AT TIMES, NOT SO NICE GUYS FINISH FIRST
In his aptly titled autobiography, No More Mr. Nice Guy (Harcourt Brace Jovanovich, $19.95), Dick Williams comes as close as anyone has to the newspaper columns of Westbrook Pegler, who did not have a good word to say about anyone. Williams, a former manager of the Boston Red Sox, Oakland Athletics, California Angels, Montreal Expos, San Diego Padres, Seattle Mariners and West Palm Beach Tropics (of the senior league) accomplishes this feat with the help of enough scatological allusions to fertilize Iowa. The list of people Williams trashes is too long to recount here, but suffice it to say that it includes virtually everyone he has ever worked for and who has ever played for him.
Some of the names are predictable. Indeed, it takes no particular talent for malice to detest Charlie Finley, the disagreeable former owner of the A's. Similarly, to suggest that former Mariners owner George Argyros is a cheapskate seems, in the light of what happened to that woebegone club under his stewardship, to be stating the obvious. But No More Mr. Nice Guy contains some surprising entries. The late Tom Yawkey, the widely revered old moneybags of the Red Sox, was, in Williams's uncharitable opinion, a meddler, kibitzer and bullscatter. And the beloved Boys of Summer, those Brooklyn Dodgers of the early 1950s, were, in Williams's eyes, cliquish and cold to young players, "ones like me who were dying for their leadership."

### INSTRUCTION A
From the review, set down the passage between "AT TIMES, NOT" and "played for him.", inclusive, word for word.
The review above has no connection to the records that follow.

### DATASET CONTENT
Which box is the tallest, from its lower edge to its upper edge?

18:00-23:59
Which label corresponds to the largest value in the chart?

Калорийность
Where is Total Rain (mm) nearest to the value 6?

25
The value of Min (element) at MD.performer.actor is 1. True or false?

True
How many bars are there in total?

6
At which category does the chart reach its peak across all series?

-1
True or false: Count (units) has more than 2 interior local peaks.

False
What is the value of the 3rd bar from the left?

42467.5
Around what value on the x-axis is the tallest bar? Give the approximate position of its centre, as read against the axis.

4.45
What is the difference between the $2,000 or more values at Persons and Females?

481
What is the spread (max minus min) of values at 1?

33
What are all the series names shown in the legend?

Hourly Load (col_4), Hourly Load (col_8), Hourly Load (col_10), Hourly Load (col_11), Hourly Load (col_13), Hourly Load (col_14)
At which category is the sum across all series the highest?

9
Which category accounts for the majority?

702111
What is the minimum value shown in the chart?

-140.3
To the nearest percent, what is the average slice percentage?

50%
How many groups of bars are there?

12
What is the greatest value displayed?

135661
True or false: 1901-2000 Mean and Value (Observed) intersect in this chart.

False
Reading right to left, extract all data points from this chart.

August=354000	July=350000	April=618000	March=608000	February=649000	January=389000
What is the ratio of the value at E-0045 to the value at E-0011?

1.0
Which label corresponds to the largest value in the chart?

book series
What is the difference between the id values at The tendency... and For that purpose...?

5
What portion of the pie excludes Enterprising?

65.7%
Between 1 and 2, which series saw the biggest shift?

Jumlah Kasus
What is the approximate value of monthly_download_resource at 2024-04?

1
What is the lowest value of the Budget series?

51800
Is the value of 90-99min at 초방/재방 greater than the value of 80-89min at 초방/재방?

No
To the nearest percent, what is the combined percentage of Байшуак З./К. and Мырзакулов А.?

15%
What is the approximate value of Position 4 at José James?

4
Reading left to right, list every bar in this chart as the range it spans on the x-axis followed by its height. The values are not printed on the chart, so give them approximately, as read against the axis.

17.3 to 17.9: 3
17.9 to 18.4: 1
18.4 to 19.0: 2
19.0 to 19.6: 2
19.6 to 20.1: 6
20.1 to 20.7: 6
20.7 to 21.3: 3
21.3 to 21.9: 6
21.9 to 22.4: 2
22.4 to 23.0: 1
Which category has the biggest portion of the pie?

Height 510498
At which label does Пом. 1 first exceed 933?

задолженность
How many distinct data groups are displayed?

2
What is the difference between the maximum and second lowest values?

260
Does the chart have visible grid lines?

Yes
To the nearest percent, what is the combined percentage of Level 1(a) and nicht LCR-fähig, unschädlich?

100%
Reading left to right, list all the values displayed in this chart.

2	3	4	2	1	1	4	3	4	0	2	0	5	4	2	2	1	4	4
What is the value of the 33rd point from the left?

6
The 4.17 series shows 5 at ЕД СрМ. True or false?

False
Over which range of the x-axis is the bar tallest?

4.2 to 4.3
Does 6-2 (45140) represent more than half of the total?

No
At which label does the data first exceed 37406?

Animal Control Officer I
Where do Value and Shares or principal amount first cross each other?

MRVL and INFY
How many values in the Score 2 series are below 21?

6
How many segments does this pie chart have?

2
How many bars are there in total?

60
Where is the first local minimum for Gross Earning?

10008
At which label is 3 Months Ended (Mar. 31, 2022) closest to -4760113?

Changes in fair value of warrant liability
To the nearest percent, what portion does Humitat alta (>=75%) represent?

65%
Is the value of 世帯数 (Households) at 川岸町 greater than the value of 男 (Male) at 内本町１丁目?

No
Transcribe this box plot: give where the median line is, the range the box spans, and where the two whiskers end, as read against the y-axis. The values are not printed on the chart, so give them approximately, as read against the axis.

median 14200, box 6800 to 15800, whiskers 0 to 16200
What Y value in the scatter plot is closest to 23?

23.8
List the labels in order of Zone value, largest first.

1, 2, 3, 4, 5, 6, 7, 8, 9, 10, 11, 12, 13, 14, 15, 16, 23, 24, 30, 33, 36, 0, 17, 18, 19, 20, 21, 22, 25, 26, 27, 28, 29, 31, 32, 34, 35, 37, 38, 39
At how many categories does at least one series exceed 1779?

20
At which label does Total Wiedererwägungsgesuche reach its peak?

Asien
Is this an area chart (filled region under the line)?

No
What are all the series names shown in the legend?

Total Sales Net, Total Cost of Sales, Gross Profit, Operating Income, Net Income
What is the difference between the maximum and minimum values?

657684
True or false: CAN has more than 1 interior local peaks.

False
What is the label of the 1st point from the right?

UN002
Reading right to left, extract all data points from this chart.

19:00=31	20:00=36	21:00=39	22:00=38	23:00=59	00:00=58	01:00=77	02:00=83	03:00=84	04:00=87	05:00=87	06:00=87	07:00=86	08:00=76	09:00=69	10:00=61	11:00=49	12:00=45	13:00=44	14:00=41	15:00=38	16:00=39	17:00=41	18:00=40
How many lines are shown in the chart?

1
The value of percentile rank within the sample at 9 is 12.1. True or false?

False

### INSTRUCTION B
Extract the records from their first line through the line holding "At which category does", inclusive, and repeat those lines word for word.

### EXPECTED ANSWER A
AT TIMES, NOT SO NICE GUYS FINISH FIRST
In his aptly titled autobiography, No More Mr. Nice Guy (Harcourt Brace Jovanovich, $19.95), Dick Williams comes as close as anyone has to the newspaper columns of Westbrook Pegler, who did not have a good word to say about anyone. Williams, a former manager of the Boston Red Sox, Oakland Athletics, California Angels, Montreal Expos, San Diego Padres, Seattle Mariners and West Palm Beach Tropics (of the senior league) accomplishes this feat with the help of enough scatological allusions to fertilize Iowa. The list of people Williams trashes is too long to recount here, but suffice it to say that it includes virtually everyone he has ever worked for and who has ever played for him.

### EXPECTED ANSWER B
Which box is the tallest, from its lower edge to its upper edge?

18:00-23:59
Which label corresponds to the largest value in the chart?

Калорийность
Where is Total Rain (mm) nearest to the value 6?

25
The value of Min (element) at MD.performer.actor is 1. True or false?

True
How many bars are there in total?

6
At which category does the chart reach its peak across all series?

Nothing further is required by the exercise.